Lettre vagabonde – le 15 décembre 2004
Salut Urgel,
Il y a des écrivains et des artistes peintres qui entrent chez moi par la grande porte de l’émerveillement. Pour certains, je souhaiterais qu’ils ne repartent jamais. Mes connaissances en art sont limitées mais quand j’ai découvert dans la revue « Art le Sabord » l’artiste peintre Sean Rudman, j’ai su qu’il occuperait une place de choix.
Je parle souvent des écrivains qui me marquent, mais des artistes peintres, rarement. Pourtant plusieurs ont exercé une profonde influence sur moi et persistent à m’habiter de leurs œuvres et de leur vécu. J’ai profité d’un voyage à Ottawa pour me rendre à la galerie St-Laurent & Hill où se trouvaient des tableaux de Sean Rudman. Le directeur de la galerie m’a invitée à le suivre dans l’entrepôt au sous-sol. D’une rangée de toiles, il a retiré quatre œuvres de l’artiste. Il les a installées en pleine lumière et m’a laissée là en m’invitant à prendre mon temps.
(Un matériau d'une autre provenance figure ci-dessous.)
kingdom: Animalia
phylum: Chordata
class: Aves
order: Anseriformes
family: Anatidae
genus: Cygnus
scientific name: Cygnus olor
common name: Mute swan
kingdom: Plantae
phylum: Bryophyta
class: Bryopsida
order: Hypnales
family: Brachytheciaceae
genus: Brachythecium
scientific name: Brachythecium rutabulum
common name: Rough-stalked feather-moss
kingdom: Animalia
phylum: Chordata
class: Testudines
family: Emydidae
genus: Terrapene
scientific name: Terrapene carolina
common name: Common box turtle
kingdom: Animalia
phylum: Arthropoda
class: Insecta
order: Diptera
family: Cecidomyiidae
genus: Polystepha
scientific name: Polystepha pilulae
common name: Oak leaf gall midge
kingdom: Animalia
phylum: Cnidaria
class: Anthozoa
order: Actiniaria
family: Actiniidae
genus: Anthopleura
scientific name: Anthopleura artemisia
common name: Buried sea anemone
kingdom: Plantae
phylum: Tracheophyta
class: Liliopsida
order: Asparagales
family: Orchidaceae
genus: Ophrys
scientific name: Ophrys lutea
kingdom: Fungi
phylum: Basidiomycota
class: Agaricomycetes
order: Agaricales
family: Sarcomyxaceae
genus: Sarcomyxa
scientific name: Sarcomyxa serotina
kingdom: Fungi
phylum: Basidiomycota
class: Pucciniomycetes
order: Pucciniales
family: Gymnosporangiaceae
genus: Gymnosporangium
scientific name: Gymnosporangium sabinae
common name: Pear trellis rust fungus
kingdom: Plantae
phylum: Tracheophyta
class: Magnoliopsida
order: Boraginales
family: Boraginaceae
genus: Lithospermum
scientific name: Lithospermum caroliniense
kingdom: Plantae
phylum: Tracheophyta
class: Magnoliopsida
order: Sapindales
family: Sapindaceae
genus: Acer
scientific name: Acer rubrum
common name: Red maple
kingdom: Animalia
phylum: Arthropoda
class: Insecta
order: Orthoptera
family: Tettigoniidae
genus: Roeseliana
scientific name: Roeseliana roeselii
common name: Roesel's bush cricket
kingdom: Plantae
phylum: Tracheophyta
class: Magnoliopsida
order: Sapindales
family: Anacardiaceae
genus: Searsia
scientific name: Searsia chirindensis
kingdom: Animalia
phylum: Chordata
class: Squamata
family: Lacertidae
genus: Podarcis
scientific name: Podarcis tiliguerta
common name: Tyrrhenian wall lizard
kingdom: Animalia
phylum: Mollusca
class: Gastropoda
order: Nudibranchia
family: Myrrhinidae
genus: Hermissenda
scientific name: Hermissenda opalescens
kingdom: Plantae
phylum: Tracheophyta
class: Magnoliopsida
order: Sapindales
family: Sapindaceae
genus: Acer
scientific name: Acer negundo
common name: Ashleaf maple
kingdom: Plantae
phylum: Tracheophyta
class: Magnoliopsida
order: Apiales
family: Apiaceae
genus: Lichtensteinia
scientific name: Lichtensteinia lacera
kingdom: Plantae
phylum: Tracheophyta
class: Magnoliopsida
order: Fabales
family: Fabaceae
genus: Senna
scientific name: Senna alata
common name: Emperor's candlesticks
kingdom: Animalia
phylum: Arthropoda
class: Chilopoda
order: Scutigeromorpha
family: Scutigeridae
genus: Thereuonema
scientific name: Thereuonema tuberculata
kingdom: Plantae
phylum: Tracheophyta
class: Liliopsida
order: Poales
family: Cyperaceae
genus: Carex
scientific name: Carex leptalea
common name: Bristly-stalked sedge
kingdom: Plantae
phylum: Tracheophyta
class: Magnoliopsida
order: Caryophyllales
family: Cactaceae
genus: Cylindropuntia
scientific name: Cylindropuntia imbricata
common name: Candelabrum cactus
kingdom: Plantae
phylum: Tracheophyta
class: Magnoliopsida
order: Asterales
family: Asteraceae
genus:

J’ignore ce qui est arrivé au temps ce matin-là; il a été je crois happé par les toiles et moi par leur luminosité.
Depuis ce jour, je suis encore plus intensément imprégnée des œuvres de Sean Rudman. Il me fallait lui communiquer mon engouement. La chance a voulu que le poète Guy Marchamps me remettre son adresse. Je lui ai écrit. Il m’a répondu en incluant une invitation au vernissage à la galerie Lacerte le 13 novembre à Québec. Je m’y suis rendue le 4 décembre. Une trentaine de tableaux m’ont permis de pénétrer à fond en l’univers créé par Sean Rudman. Des œuvres aux sujets poignants et personnels où on retrouve sa fille Sarah qui repose dans son lit à hôpital Sainte-Justine. Les thèmes proviennent de son quotidien mais la facture recèle une part de mystère au-delà de la reproduction du réel. Je n’ai pas la prétention d’analyser l’œuvre de Rudman. L’important est d’arriver à retirer de la création des autres ce qui me fait vibrer, qui élargit mon horizon, me transforme et me réconcilie avec les contradictions en ce monde. J’arrive parfois à un degré de contemplation où les mots ne sont pas nécessaires. Le langage de l’art n’a nul besoin de vocabulaire pour transmettre son sens et sa sensibilité. Le génie du créateur, n’est-ce pas de communiquer aux autres ce qu’ils ont à découvrir d’eux-mêmes, leur révéler une part de leur mystère?
Le critique Michel Bois écrivait dans « Le Soleil » à propos de Rudman : « Ainsi Rudman brouille-t-il les pistes tout en s’amusant à accentuer le déplacement du regard par la multiplicité des points de vue. » Je crois que j’ai profité de la liberté qu’offre l’artiste de pénétrer dans le tableau par une des ses multiples ouvertures. Ses toiles sont accueillantes. Il peint le cœur ouvert, l’âme imbibée de lumière, l’inachevé de la vie. Je perçois un continuel mouvement dans les couleurs, les formes et son interprétation de l’univers. Tout est sujet à évocation, incite à rêver et à inspirer.
Lorsque tu passeras à Québec durant les fêtes, va faire un tour à la galerie Madeleine Lacerte. Même si l’exposition est terminée, il est possible de voir les tableaux montés sur de grands panneaux coulissants. Tu y reconnaîtras peut-être une dimension de toi et qui sait, à travers une nature lumineuse intense, tu apercevras qu’il s’est glissé une petite ombre qui me rejoint.